Task A =
List every code the Aitkin Township article gives, with its value.
Task B =
According to the Aitkin Township article, which company did William Alexander Aitken trade furs for?
Task C =
Write the next part of the Aitkin Township article, picking up after its final sentence.

Exercise passage =
- Location in Aitkin County
- Aitkin Township Location within the state of Minnesota
- Coordinates: 46°32′21″N 93°45′43″W﻿ / ﻿46.53917°N 93.76194°W
- Country: United States
- State: Minnesota
- County: Aitkin
- Established: June 18, 1873
- Named after: William Alexander Aitken

Area
- • Total: 34.3 sq mi (88.9 km^{2})
- • Land: 32.1 sq mi (83.2 km^{2})
- • Water: 2.2 sq mi (5.7 km^{2})
- Elevation: 1,191 ft (363 m)

Population (2020)
- • Total: 918
- • Density: 28.6/sq mi (11.0/km^{2})
- Time zone: UTC-6 (Central (CST))
- • Summer (DST): UTC-5 (CDT)
- ZIP code: 56431
- Area code: 218
- FIPS code: 27-00478
- GNIS feature ID: 0663389

= Aitkin Township, Aitkin County, Minnesota =

Township in Minnesota, United States

Aitkin Township (/ˈeɪkᵻn/ AY-kin) is a township in Aitkin County, Minnesota, United States. The population was 918 as of the 2020 census. The 2021 population estimate is 934.

==History==
Aitkin Township, Aitken County, is named after William Alexander Aitken, a fur trader for the American Fur Company which had a trading post at the confluence of the Mississippi and Ripple rivers. It was incorporated June 18, 1873.

Dataset content =
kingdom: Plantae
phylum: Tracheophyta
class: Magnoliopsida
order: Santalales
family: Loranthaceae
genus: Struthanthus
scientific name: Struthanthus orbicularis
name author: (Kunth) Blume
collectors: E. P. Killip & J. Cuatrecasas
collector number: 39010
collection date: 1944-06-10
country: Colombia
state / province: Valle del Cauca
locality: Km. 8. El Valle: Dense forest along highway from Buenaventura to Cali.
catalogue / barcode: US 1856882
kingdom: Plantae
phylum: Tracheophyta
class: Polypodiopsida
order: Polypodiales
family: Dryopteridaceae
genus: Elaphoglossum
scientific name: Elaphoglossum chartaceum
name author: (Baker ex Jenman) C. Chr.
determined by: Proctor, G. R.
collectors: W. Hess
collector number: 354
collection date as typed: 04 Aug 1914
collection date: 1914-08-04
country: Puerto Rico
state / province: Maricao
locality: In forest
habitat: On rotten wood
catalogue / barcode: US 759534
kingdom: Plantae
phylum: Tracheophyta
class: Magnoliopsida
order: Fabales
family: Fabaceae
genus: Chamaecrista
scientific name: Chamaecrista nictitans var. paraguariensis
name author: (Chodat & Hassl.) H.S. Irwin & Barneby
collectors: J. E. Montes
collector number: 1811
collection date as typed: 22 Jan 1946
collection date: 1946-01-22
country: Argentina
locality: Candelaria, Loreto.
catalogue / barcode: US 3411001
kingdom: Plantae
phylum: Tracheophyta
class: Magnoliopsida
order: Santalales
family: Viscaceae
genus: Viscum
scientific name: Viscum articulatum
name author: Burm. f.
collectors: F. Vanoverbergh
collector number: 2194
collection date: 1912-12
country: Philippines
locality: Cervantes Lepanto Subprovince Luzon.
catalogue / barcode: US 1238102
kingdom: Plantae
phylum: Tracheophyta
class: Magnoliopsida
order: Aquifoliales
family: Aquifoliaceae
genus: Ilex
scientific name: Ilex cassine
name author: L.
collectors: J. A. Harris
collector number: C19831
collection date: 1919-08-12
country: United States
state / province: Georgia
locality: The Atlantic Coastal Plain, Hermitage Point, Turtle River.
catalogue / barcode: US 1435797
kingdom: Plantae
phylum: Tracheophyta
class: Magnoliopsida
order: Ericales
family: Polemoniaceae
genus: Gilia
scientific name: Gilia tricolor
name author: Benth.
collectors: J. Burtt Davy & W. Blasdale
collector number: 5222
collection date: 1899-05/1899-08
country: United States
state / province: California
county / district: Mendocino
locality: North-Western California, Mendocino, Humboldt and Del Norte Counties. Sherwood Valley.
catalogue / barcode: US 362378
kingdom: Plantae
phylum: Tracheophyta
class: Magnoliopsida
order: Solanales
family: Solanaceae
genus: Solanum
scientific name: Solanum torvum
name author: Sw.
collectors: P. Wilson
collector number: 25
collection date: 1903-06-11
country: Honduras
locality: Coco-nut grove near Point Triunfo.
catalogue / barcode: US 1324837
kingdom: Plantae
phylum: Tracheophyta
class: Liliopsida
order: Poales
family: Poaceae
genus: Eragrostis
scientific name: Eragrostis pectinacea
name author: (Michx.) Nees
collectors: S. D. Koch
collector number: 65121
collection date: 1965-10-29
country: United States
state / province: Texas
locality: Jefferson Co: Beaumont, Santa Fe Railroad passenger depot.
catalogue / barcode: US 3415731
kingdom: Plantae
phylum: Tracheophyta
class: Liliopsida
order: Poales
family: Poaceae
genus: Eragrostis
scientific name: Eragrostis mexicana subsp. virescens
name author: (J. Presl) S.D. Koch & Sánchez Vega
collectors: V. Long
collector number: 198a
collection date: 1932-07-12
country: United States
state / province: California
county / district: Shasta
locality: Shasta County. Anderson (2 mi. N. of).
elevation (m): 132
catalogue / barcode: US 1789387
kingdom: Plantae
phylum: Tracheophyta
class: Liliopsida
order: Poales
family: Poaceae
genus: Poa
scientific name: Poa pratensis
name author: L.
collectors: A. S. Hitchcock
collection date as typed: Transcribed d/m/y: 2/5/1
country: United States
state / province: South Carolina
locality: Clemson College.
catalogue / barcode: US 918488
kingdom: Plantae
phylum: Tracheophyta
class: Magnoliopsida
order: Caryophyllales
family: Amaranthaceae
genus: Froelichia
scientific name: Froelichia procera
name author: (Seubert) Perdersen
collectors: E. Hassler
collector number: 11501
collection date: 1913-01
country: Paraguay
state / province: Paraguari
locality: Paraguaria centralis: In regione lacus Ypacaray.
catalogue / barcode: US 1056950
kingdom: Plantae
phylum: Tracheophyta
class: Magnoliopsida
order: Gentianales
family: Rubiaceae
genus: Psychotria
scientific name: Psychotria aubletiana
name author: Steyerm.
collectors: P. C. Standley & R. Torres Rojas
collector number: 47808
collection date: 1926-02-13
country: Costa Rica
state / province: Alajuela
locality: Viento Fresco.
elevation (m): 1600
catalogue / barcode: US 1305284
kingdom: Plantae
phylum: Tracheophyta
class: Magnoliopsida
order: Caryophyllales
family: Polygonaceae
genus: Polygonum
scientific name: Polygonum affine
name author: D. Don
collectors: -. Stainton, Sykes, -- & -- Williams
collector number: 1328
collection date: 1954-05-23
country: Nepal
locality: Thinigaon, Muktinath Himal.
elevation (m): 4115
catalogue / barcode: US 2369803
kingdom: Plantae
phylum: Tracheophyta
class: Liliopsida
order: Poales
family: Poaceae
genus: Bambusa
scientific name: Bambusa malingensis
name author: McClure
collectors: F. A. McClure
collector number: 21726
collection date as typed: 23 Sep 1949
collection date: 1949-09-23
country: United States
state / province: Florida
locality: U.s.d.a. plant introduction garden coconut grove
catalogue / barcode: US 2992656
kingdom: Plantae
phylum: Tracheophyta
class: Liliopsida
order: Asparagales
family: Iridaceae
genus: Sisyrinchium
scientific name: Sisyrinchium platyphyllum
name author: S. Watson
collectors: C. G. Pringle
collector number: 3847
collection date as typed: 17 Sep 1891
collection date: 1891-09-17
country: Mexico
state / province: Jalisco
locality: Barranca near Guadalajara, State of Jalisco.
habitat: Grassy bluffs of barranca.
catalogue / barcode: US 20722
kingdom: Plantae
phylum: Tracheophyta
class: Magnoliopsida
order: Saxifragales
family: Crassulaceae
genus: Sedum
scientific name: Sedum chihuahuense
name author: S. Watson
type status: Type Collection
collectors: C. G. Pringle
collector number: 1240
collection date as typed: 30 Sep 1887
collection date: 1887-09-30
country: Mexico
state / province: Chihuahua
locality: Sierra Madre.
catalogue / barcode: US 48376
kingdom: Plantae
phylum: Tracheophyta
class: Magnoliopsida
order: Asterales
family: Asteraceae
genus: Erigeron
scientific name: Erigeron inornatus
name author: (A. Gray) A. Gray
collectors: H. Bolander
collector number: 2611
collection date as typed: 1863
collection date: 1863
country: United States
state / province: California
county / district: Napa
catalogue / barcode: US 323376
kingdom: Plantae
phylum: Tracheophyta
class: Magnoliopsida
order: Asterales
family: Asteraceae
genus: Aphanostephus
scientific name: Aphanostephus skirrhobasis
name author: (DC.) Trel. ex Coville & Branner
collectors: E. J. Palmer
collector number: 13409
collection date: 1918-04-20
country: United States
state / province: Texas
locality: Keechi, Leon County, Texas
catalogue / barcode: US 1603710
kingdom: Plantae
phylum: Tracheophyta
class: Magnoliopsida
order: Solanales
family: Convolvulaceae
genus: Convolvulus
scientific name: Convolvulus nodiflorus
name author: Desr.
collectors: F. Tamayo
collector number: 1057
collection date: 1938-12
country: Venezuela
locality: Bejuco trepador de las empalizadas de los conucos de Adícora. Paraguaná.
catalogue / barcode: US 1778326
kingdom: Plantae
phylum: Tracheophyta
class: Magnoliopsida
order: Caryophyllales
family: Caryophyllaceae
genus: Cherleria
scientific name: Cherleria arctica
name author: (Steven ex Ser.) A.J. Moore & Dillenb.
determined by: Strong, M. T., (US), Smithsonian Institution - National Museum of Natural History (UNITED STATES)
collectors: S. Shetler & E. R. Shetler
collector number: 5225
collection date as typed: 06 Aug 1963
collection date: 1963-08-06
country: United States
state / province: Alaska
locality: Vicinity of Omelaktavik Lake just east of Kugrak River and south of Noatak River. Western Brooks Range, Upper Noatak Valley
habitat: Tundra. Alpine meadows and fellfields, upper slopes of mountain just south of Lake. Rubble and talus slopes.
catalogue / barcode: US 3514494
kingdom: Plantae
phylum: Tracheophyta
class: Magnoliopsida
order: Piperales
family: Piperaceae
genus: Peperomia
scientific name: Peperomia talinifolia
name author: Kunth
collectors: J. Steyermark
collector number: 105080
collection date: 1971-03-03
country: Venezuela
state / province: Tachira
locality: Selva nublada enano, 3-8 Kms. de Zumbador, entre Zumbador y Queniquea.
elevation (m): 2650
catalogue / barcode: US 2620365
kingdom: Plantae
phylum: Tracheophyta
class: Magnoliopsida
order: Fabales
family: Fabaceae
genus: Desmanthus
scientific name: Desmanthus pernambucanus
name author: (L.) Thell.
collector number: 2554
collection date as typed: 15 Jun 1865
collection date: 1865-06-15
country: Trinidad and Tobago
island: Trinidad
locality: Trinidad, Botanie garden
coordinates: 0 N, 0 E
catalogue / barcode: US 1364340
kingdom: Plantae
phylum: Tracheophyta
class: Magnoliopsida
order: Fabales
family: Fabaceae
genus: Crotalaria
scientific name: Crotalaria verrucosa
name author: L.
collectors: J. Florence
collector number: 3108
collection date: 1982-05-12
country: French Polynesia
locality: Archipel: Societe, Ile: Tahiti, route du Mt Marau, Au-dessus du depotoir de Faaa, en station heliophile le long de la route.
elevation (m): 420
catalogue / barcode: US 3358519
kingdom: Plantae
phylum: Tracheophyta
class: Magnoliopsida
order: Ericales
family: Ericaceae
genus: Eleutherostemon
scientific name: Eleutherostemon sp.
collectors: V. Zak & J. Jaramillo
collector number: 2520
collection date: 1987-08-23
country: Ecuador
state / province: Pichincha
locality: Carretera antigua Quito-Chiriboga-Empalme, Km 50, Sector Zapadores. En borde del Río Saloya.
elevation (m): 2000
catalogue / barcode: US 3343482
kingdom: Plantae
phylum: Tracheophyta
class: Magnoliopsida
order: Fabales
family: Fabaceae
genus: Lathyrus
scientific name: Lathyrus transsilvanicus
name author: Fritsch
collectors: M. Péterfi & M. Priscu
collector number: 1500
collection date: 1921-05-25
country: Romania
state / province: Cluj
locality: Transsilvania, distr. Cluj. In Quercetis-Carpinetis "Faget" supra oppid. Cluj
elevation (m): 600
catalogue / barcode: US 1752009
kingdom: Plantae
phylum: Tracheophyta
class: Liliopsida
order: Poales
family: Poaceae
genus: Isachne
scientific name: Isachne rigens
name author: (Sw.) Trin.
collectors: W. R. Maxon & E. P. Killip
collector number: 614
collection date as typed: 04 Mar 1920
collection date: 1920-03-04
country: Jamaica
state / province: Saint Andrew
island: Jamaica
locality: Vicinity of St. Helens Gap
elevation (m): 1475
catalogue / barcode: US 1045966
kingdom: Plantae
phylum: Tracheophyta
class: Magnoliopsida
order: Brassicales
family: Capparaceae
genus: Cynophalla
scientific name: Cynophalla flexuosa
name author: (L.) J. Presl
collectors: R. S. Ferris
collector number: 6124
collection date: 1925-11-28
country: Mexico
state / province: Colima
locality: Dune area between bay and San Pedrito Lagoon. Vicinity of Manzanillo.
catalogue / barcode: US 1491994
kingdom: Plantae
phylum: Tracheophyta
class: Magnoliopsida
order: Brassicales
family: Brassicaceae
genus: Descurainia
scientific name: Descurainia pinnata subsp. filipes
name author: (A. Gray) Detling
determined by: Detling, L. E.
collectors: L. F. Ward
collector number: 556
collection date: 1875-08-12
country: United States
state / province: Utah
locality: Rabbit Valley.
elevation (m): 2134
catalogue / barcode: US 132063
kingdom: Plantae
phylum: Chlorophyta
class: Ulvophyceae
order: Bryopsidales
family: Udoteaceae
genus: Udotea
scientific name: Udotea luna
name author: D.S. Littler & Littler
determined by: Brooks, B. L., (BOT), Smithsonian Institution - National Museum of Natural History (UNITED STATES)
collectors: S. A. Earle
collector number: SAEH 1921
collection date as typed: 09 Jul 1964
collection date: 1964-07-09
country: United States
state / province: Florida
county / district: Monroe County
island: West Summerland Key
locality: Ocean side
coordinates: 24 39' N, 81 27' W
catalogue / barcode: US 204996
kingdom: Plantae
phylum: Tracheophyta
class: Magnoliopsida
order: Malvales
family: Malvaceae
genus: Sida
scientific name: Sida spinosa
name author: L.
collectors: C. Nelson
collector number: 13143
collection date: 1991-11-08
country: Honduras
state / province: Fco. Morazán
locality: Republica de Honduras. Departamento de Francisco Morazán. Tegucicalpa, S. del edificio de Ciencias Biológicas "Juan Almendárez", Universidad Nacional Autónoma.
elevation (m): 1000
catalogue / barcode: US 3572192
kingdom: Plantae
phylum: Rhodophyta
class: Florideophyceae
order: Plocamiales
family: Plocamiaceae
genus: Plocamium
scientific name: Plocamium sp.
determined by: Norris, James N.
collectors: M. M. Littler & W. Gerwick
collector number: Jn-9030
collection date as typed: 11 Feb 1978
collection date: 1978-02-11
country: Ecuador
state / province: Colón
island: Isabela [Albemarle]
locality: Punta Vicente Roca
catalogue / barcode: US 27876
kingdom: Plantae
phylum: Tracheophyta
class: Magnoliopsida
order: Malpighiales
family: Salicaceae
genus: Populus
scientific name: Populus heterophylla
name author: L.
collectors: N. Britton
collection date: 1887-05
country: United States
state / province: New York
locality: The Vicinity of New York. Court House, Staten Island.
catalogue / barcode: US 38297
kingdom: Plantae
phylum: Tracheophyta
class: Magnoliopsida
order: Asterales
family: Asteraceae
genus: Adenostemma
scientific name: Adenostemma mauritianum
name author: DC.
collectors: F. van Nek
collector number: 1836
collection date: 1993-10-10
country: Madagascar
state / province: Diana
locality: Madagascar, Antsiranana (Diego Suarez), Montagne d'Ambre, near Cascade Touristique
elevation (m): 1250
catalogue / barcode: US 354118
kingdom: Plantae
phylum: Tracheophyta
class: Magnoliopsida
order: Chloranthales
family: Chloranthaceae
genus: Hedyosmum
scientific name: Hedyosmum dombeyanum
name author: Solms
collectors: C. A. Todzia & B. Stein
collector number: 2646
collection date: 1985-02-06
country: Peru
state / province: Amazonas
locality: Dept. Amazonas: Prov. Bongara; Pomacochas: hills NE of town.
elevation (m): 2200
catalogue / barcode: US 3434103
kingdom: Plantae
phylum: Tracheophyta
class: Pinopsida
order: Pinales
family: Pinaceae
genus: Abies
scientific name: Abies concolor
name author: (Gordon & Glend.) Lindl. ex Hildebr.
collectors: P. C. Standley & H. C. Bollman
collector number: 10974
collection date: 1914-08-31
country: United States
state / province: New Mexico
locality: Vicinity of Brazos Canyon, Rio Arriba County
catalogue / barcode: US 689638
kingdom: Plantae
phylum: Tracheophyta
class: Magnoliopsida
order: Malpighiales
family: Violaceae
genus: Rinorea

Written answer A =
ZIP code: 56431
Area code: 218
FIPS code: 27-00478
GNIS feature ID: 0663389

Written answer B =
The American Fur Company.

Written answer C =
==Geography==
According to the United States Census Bureau, the township has a total area of 88.9 km2; of this, 83.2 km2 is land and 5.7 km2, or 6.40%, is water.

The city of Aitkin lies geographically within the township but is a separate entity.

Within the township, the wreck of the 1884 steamboat Andy Gibson is listed on the National Register of Historic Places.

===Major highways===

- U.S. Highway 169
- Minnesota State Highway 47
- Minnesota State Highway 210

===Lakes===
- Bass Lake
- Blue Lake (north quarter)
- Cedar Lake (northeast half)
- Dogfish Lake
- Lily Lake
- Pickerel Lake
- Poor Farm Lake
- Tarr Lake

===Adjacent townships===
- Morrison Township (northeast)
- Spencer Township (east)
- Nordland Township (southeast)
- Farm Island Township (south)
- Deerwood Township, Crow Wing County (southwest)
- Rabbit Lake Township, Crow Wing County (west)

===Cemeteries===
The township contains the following cemeteries: Lakeview and Saint Thomas.

==Demographics==
As of the census of 2000, there were 642 people, 267 households, and 190 families residing in the township. The population density was 19.8 people per square mile (7.6/km^{2}). There were 356 housing units at an average density of 11.0/sq mi (4.2/km^{2}). The racial makeup of the township was 97.35% White, 1.40% Native American, 0.47% Asian, and 0.78% from two or more races. Hispanic or Latino of any race were 1.09% of the population.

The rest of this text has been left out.